349 Kirchen aus 120 Ländern gehören dem ÖRK heute an. Die Katholische Kirche hat dort aufgrund ihres Selbstverständnisses (sie versteht sich die einzig wahre und legitime Kirche Jesu Christi) nur Gaststatus. Der oberste Katholik und Protestant, Papst Franziskus und Heinrich Bedford-Strom, Ratsvorsitzender der Evangelischen Kirche in Deutschland (EKD), haben sich jüngst in Rom Hände geschüttelt und konfessionelle Gräben weiter zugeschüttet.

„Konfessionalismus überwinden“

Auch die Katholiken- und Kirchentage sind vom Geist kirchlicher Einheit beseelt. Fromme Wohlfühloasen, bei der sich alle konfessionsübergreifend super verstehen und am Harmonie-Brei laben. Zwar sind auf dem Weg zur Einheit noch hohe theologische Hürden zu nehmen. Doch weder das unterschiedliche Verständnis von Abendmahl und geistlichem Amt noch die Pfarrerehe und das Zölibat können den Aufbruch ernsthaft gefährden.

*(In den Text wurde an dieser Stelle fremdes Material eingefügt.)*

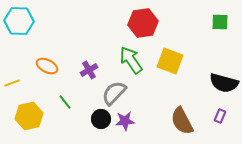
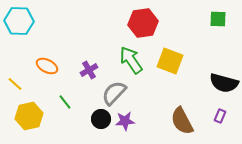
green square: moved 2 px left, 3 px up
yellow line: moved 3 px right, 1 px down; rotated 63 degrees clockwise
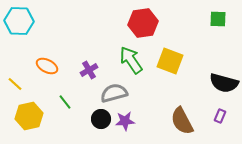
gray semicircle: rotated 32 degrees clockwise
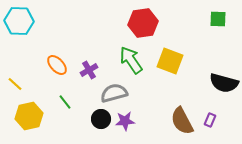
orange ellipse: moved 10 px right, 1 px up; rotated 20 degrees clockwise
purple rectangle: moved 10 px left, 4 px down
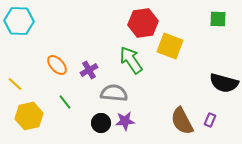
yellow square: moved 15 px up
gray semicircle: rotated 20 degrees clockwise
black circle: moved 4 px down
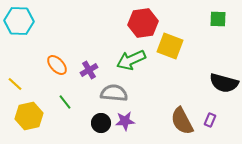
green arrow: rotated 80 degrees counterclockwise
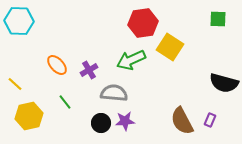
yellow square: moved 1 px down; rotated 12 degrees clockwise
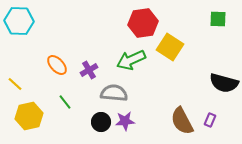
black circle: moved 1 px up
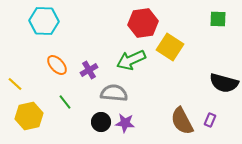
cyan hexagon: moved 25 px right
purple star: moved 2 px down; rotated 12 degrees clockwise
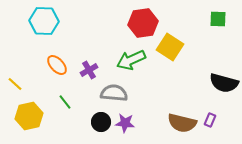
brown semicircle: moved 2 px down; rotated 48 degrees counterclockwise
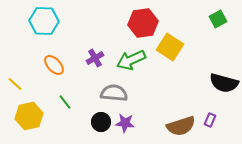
green square: rotated 30 degrees counterclockwise
orange ellipse: moved 3 px left
purple cross: moved 6 px right, 12 px up
brown semicircle: moved 1 px left, 3 px down; rotated 32 degrees counterclockwise
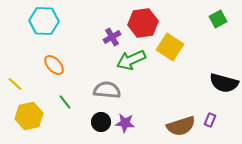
purple cross: moved 17 px right, 21 px up
gray semicircle: moved 7 px left, 3 px up
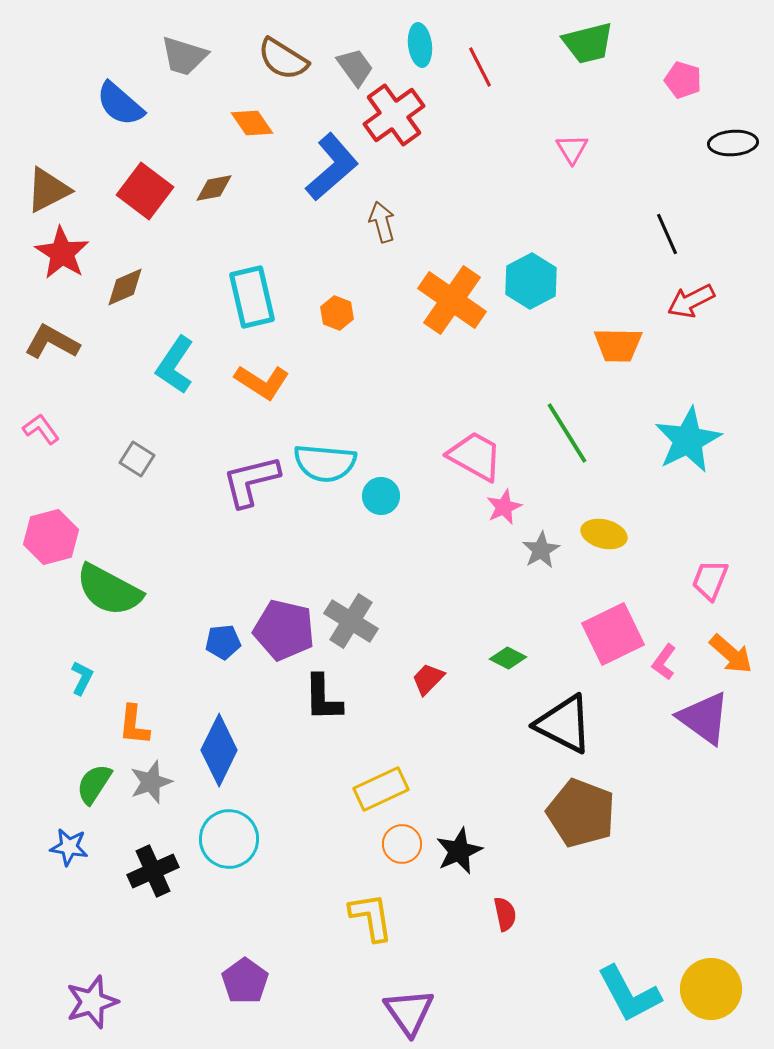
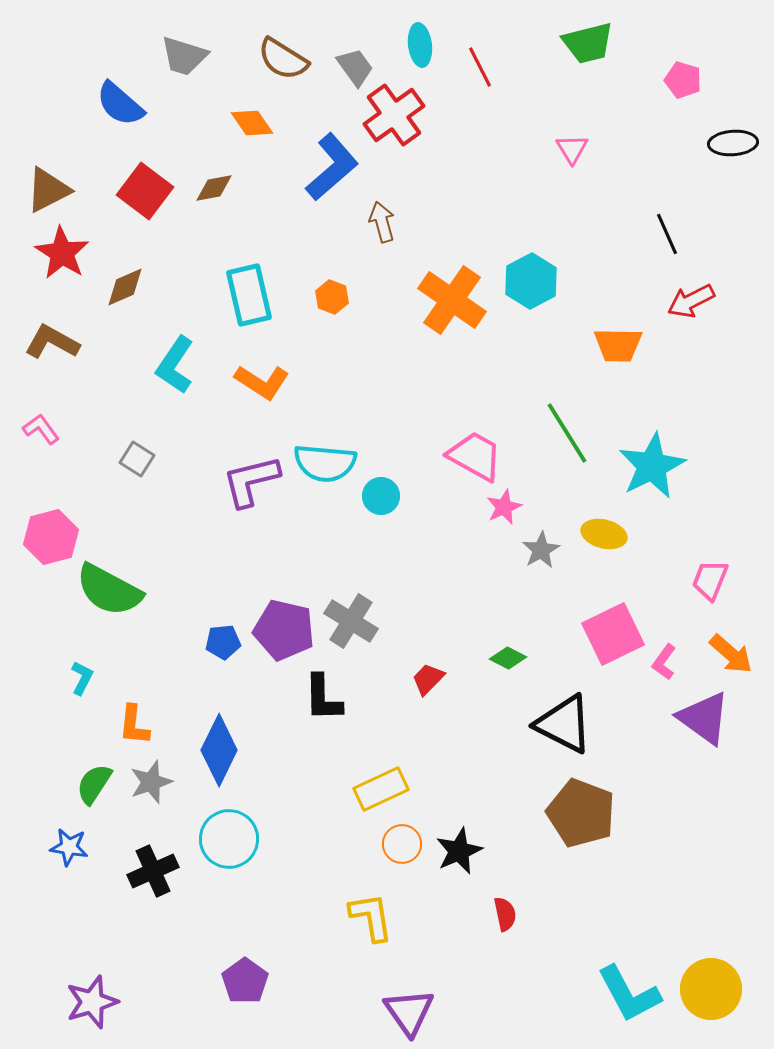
cyan rectangle at (252, 297): moved 3 px left, 2 px up
orange hexagon at (337, 313): moved 5 px left, 16 px up
cyan star at (688, 440): moved 36 px left, 26 px down
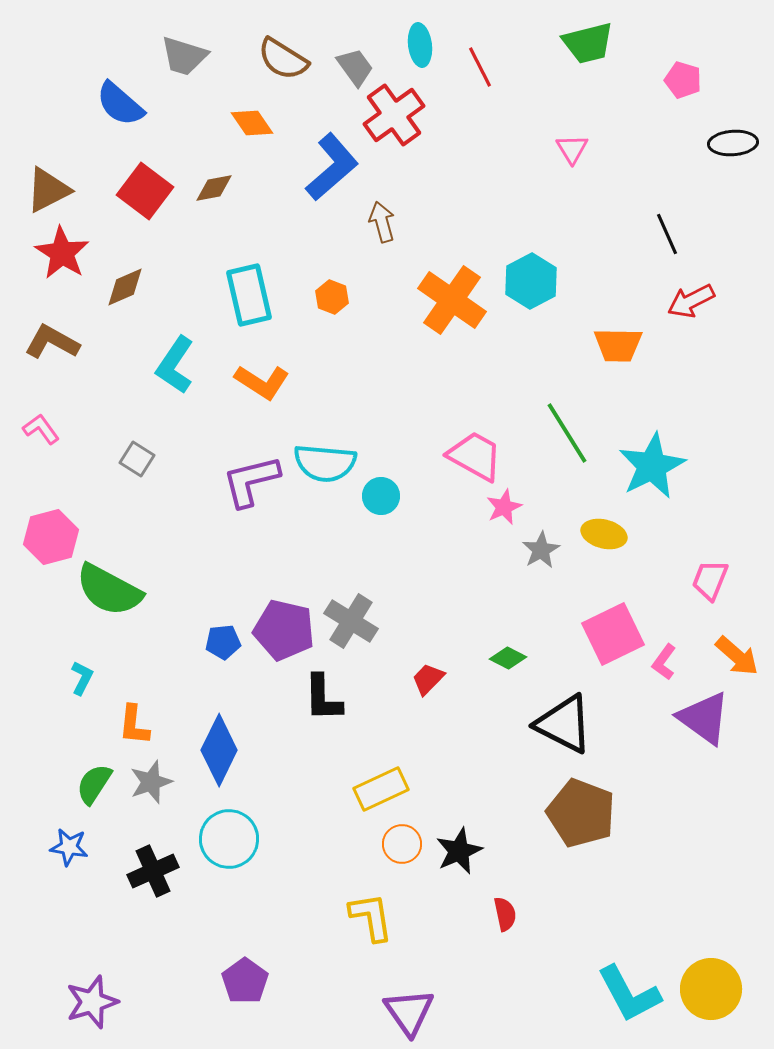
orange arrow at (731, 654): moved 6 px right, 2 px down
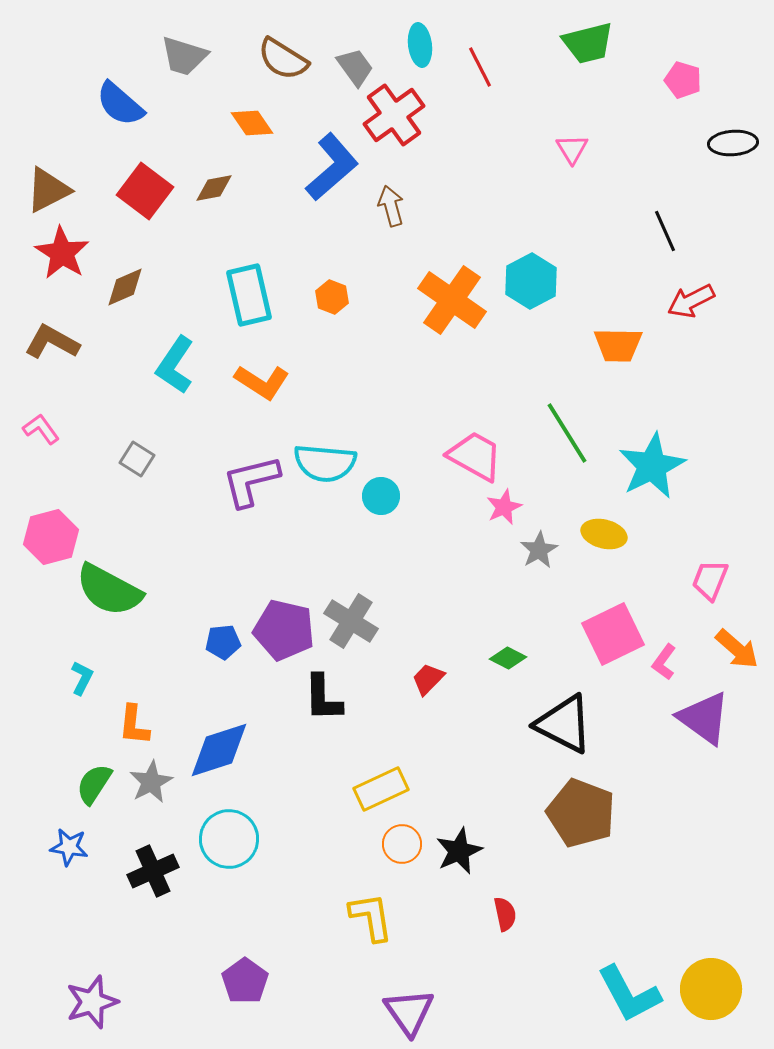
brown arrow at (382, 222): moved 9 px right, 16 px up
black line at (667, 234): moved 2 px left, 3 px up
gray star at (541, 550): moved 2 px left
orange arrow at (737, 656): moved 7 px up
blue diamond at (219, 750): rotated 46 degrees clockwise
gray star at (151, 782): rotated 9 degrees counterclockwise
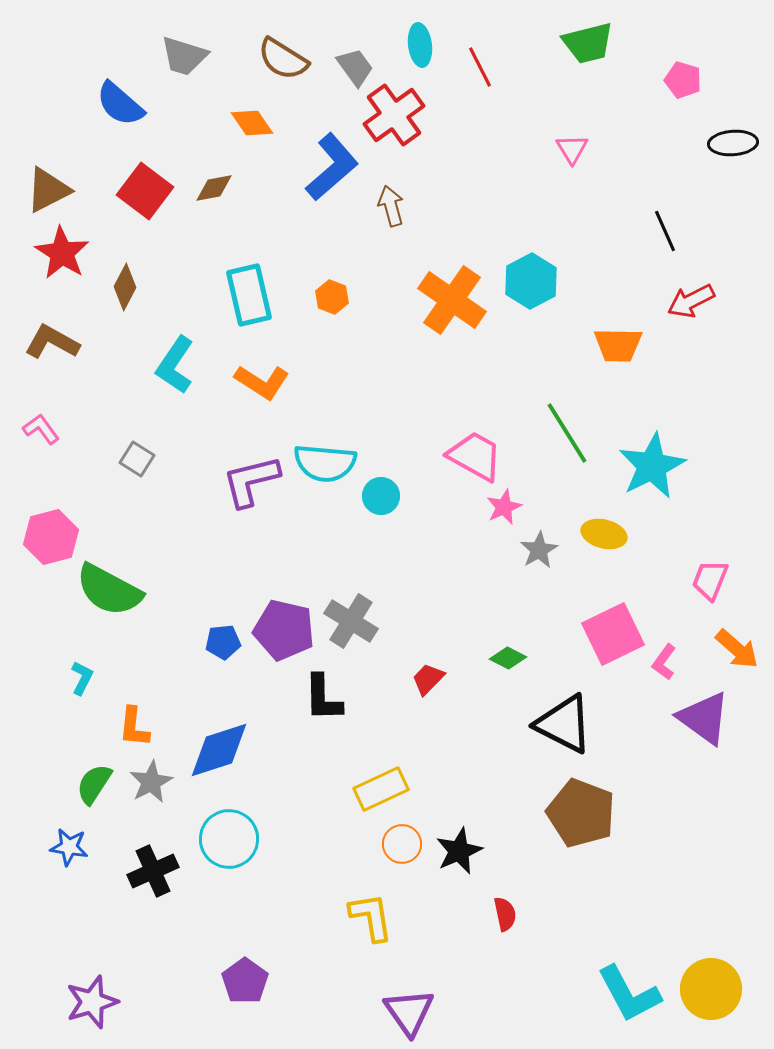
brown diamond at (125, 287): rotated 39 degrees counterclockwise
orange L-shape at (134, 725): moved 2 px down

Die Protestanten wollen im Lutherjahr „jegliche Form von Konfessionalismus überwinden“ und keine „protestantische Selbstbeweihräucherung“ betreiben, wie Bischof Bedford-Strohm beteuert. Im Gegenzug will Papst Franziskus in diesem Oktober ins schwedische Lund reisen, wo 1947 der Lutherische Weltbund gegründet wurde. Statt eines neuen Anathemas (Kirchenbann) hat er eine Versöhnungsbotschaft im Gepäck und will die von Rom getrennten Christen um Vergebung bitten.

Die wahre Ökumene

Auf dem Leipziger Jubel-Katholikentag stimmt man sich schon mal auf den Festreigen ein. Neben dem obligatorischen Schwerpunkt Ökumene gibt es erstmals den Themenbereich „Leben mit und ohne Gott“, der sich dem Dialog mit Konfessionslosen widmet. Mit einem Anteil von 36,6 Prozent an der deutschen Bevölkerung (80,6 Millionen) ist ihre Zahl inzwischen größer als die der Katholiken (29,6 Prozent) und Protestanten (28,2, Prozent). Und sie wächst beständig.

Was die Kirchen umtreibt, ist ihnen ziemlich egal. Was den Kirchen wiederum nicht egal sein sollte. Denn die wahre Ökumene will Brücken zu allen Menschen schlagen – egal, ob Christ, Muslim, Buddhist oder Atheist.